Happily married to Jocelyn for 44 years. We have two adult sons, Cory and his wife Lynsey and their son Vincent and daughter Jayda; Jean Marc and his wife Angie and their three daughters, Quinn, Lena and Annora. I love inspiring people through communicating, blogging, and coaching. I enjoy writing, running, and reading. I'm a fan of the Double E, Bruins, Celtics, Red Sox and Pats. Follow me on Twitter @bobjones49ers


  • Ryan Hastman says:

    Great piece PBJ. Since the beginning we have stared up at night in wonder at what was out there. The scale of God’s creation is impossible to comprehend. So why did he bother making it so much bigger than we can process? I don’t think it was just for us.

  • Debbie Philips says:

    I read the Pale Blue Dot many years back when I was yet a Lab Tech in the Sciences and still recall bits and bites of Carl’s book.

    I am a stargazer. In childhood I had been a rock, stamp, coin collector and stargazer. One thing remains to this day, I am still a stargazer. The cosmic arena in it vastness captivates me. I travel with Hubbles and discover wonderous findings to watching NASA’s mini videos of, the Night Sky. Shooting stars add excitement to a night and tracing the constellations is the night sky is like reading a familiar childhood storybook. Of all things in the sky, the constellations pretty much remain the same all my years though into mid life with probability to remain even so after I pass on.

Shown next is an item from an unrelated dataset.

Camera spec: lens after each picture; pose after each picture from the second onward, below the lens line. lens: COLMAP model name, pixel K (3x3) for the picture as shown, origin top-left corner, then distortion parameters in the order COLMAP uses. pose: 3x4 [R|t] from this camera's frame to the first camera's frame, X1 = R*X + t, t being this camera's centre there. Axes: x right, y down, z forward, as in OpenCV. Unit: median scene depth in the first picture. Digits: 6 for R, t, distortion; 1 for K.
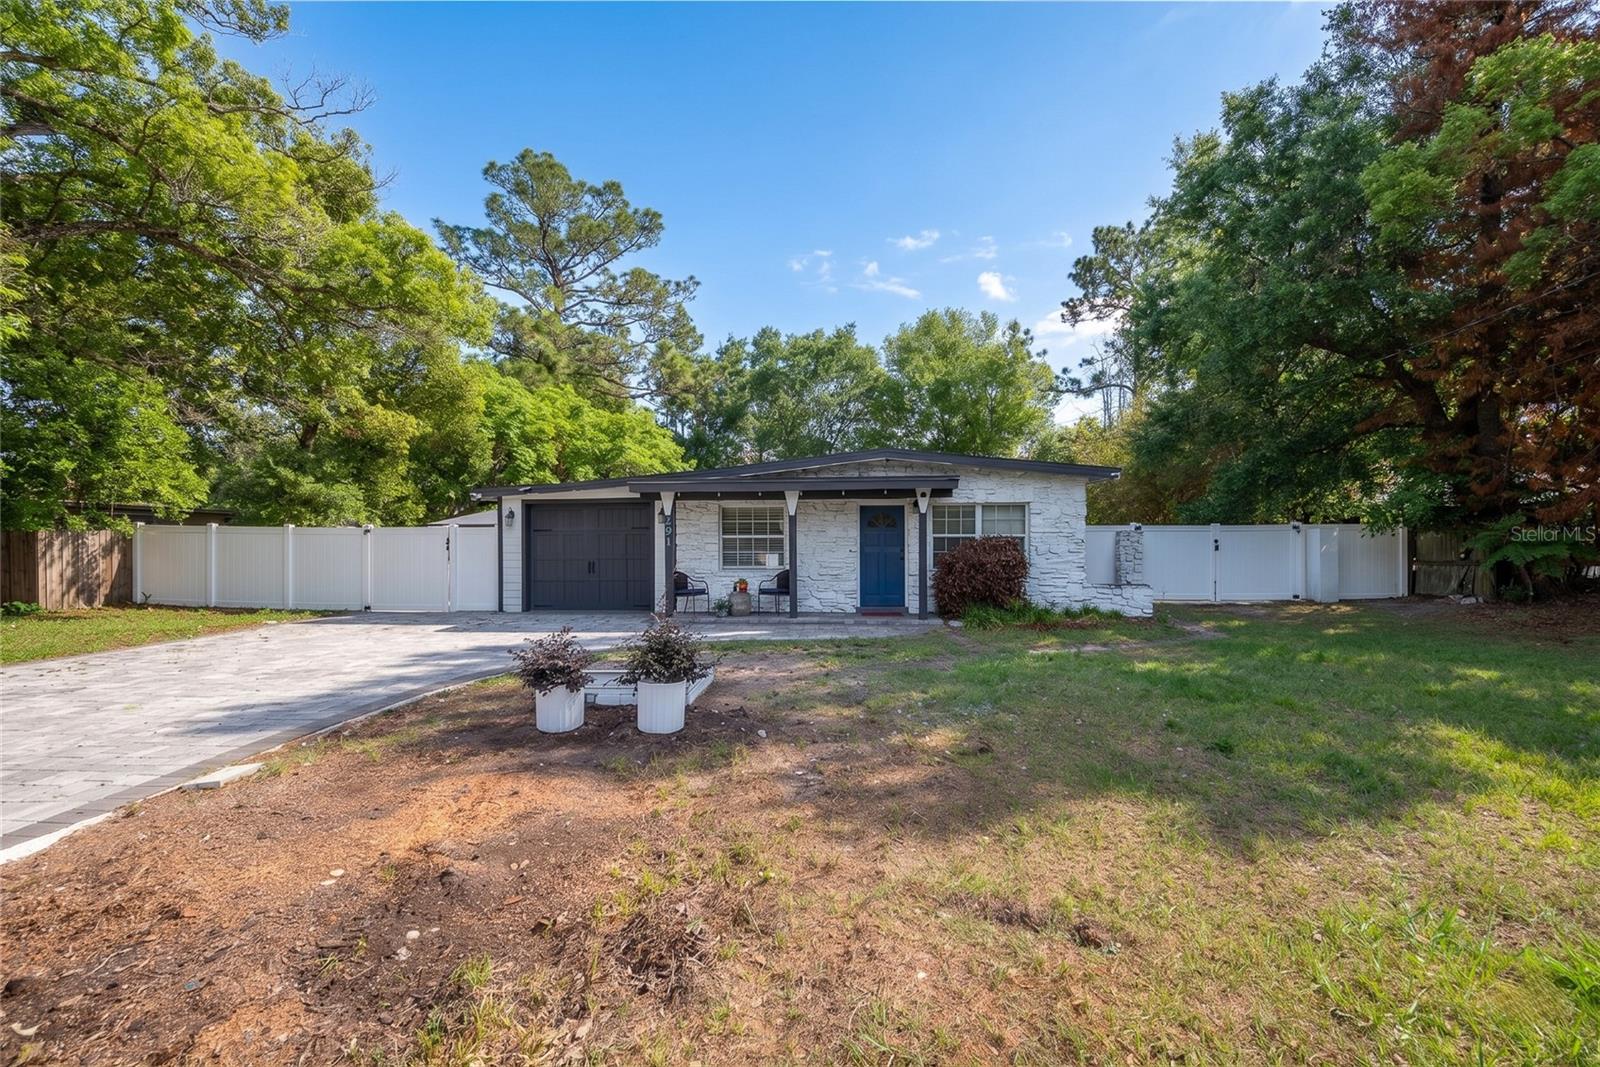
lens RADIAL K [[636.2, 0, 804.5], [0, 636.2, 534.1], [0, 0, 1]] dist [-0.001734, -0.000102]
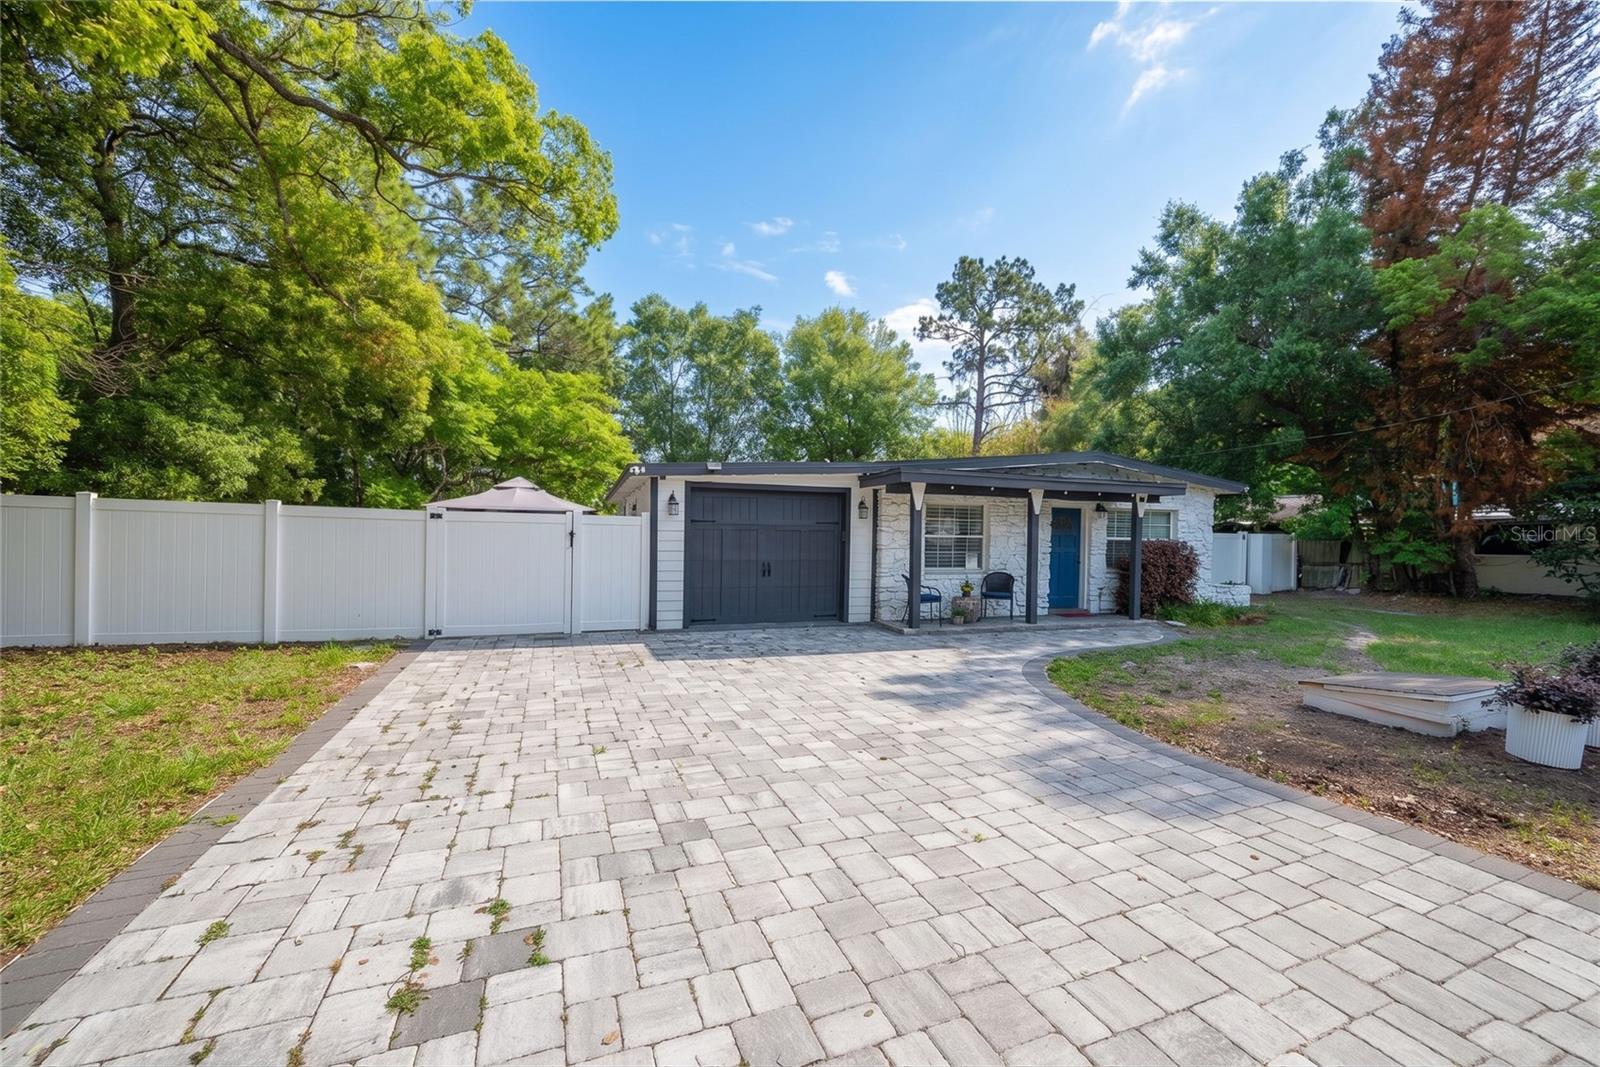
lens RADIAL K [[661.6, 0, 800.0], [0, 661.6, 533.5], [0, 0, 1]] dist [0.048602, -0.000011]
pose [[0.905132, 0.021158, 0.424604, -0.586947], [-0.021945, 0.999755, -0.003036, 0.006387], [-0.424564, -0.006570, 0.905374, 0.190955]]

    Not only am I a stargazer, but a sky watcher. I enjoy the Northern Lights dancing to a rhythm of its own. Laying on grass and looing up at clouds as a child, one could find many items with one’s imagination. If a passenger in a vehicle or on a family vacation taking a road trip even to this day, the skies keep me preoccupied. I enjoy the skies of many varied colored ever changing views morning and daytime to watching and sensing the feel of thunder storms. As a child I would press my nose and hands against the window pane to feel the electricity. Whenever I see a rainbow in the sky I think of God’s covenant made with mankind. Morning, day and night I am marveled by God in his creation of the morning and night sky and see him as the grandest artist of all. The skies never look the same twice ever, as like a snowflake it does not have a double.

    Mankind’s habitat is amazingly created and the skies top it all !

  • bob jones says:

    Thanks, Ryan. Venus and Mars today.

  • bob jones says:

    Stars, snowflakes, storms and a rainbow. Each one spectacular in itself and fingerprints of our Creator. Glad to know you are a stargazer! Thank you for commenting.